### Study text:
= Beginning of Section =

Firewall bypass: UDP hole punching

Intro

UDP hole punching is a widely documented firewall bypass technique. It doesn’t exploit any bugs or flaws, it does exploit UDP’s sessionless nature and firewalls’ stateful nature.

The technique relies on the fact that in a UDP conversation there is no session establishment, so in reality there’s no concept of inbound or outbound connection – there’s only inbound or outbound packets. That means that a firewall device has to rely on limited information to let returning packets through the firewall. In fact, it only relies on the UDP 5-tuple: Source IP address, source port, destination IP address, destination port, protocol.

Statefulness is not a state of mind

Firewalls are stateful devices, so they keep track of connections instead of just keeping track of packets. The best example of the difference between a firewall (stateful device) and a router with ACLs (stateless device) would be to compare what do both do when a new connection from an internal host to an external host starts:

  • The internal host creates a new connection to the external host, with source port 12345 and destination port 80 thus sending an outbound SYN packet.
  • Both stateful and stateless device would permit this traffic if they’ve got an allow ACL from any internal host, to any external hosts, any source port, 80/TCP as destination port.
  • The difference is the stateful device would add an entry into its “connections table” to keep track of the connection, while the stateless device would not.
  • The external host replies with a SYN-ACK with source port 80, destination port 12345 as it’s the opposite direction from the SYN!
  • A stateful device would recognize this as a returning packet for a connection in its table (it was expecting a SYN-ACK from the external host on those specific ports *and* with a specific ACK number!), so it will forward it to the internal host without further rule processing.
  • A stateless device would not recognize it as part of a connection as, well, stateless devices don’t keep track of connections. It would check the inbound packet against its ACLs and unless you had a rule permitting all inbound traffic to port 12345, it would drop it. As you know, in most network protocols the chosen source port for a new connection is random (and usually a high number). Filtering by port on a stateless device is, needless to say, a nightmare with little to no benefits.

= End of Section =

### Data excerpts:
= Beginning of Section =

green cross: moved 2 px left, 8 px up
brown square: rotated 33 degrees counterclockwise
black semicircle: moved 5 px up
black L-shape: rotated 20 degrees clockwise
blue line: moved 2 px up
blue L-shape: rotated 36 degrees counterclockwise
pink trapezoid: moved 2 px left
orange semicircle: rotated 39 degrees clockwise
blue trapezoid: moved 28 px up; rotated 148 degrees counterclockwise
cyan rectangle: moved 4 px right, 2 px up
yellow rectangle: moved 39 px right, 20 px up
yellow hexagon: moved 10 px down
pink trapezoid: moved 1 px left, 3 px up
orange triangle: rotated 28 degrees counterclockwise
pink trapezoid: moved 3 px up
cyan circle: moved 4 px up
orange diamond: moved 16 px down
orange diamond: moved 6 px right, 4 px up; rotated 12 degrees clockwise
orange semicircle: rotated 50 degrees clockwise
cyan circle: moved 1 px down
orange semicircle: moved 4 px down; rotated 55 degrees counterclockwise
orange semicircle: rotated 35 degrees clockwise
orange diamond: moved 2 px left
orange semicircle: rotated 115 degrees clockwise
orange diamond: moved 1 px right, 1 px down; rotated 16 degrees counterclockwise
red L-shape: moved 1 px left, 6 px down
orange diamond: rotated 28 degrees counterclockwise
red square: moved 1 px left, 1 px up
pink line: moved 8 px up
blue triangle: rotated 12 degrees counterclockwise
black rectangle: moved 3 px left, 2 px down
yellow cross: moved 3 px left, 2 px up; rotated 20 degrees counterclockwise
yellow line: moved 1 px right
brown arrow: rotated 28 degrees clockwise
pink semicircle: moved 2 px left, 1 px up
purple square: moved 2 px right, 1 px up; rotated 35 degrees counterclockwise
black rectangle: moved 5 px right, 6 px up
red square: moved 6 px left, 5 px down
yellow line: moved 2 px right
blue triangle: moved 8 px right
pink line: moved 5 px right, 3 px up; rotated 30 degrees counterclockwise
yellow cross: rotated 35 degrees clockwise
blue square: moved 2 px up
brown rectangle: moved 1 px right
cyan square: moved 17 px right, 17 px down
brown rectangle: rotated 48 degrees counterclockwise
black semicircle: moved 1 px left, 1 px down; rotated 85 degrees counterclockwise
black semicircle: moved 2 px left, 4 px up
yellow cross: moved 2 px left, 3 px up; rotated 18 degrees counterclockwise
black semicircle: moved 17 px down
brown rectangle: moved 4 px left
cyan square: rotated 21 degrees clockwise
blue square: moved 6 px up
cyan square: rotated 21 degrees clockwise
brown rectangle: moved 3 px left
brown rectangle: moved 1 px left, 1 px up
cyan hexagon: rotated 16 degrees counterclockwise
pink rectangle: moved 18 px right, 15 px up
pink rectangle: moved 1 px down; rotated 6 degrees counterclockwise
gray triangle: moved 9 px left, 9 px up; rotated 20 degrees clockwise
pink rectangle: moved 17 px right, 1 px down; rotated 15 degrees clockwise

= End of Section =

### Exercise set:
a - Answer these from the UDP hole punching text, one answer per line, marked (i), (ii), (iii) like the questions:
(i) Which five items make up the UDP 5-tuple?
(ii) What does the stateful device add an entry to in order to keep track of a connection?
(iii) Which source port and destination port does the external host's SYN-ACK carry?
b - Please write the next part of the UDP hole punching text, starting after its last sentence.

### Expected results:
a -
(i) Source IP address, source port, destination IP address, destination port, protocol.
(ii) Its "connections table."
(iii) Source port 80, destination port 12345.

b -
So what would happen in the above case if the protocol was UDP, a protocol that doesn’t have a 3-way handshake to track connection establishment nor it has SEQ/ACK numbers? In that case an outbound packet would also trigger the creation of a connection (remember UDP is not connection-based!) in the firewall’s connection table, so any inbound packets with the right IP addresses and ports in its headers will be allowed back!

At this point you might already see where we’re going and how UDP hole punching works, so let’s cut to the chase.

Let’s punch a hole through a firewall: a practical scenario.

Just imagine this fairly common scenario:

  • Host A behind firewall A has outbound traffic permitted, inbound traffic denied.
  • Host B behind firewall B has outbound traffic permitted, inbound traffic denied.

UDP hole punching can make host A and host B talk to each other by exploiting the statefulness of the firewall blocking the inbound UDP traffic. How?

I’ve built the above scenario in Azure with two VMs in separate networks. Each VM has its own public IP address and both have applied inbound and outbound rules as Network Security Groups (sort of a platform in-built firewall).

VM1

puncure1

VM1 rules block inbound traffic by default, except SSH traffic. They also permit all outbound traffic to Internet by default.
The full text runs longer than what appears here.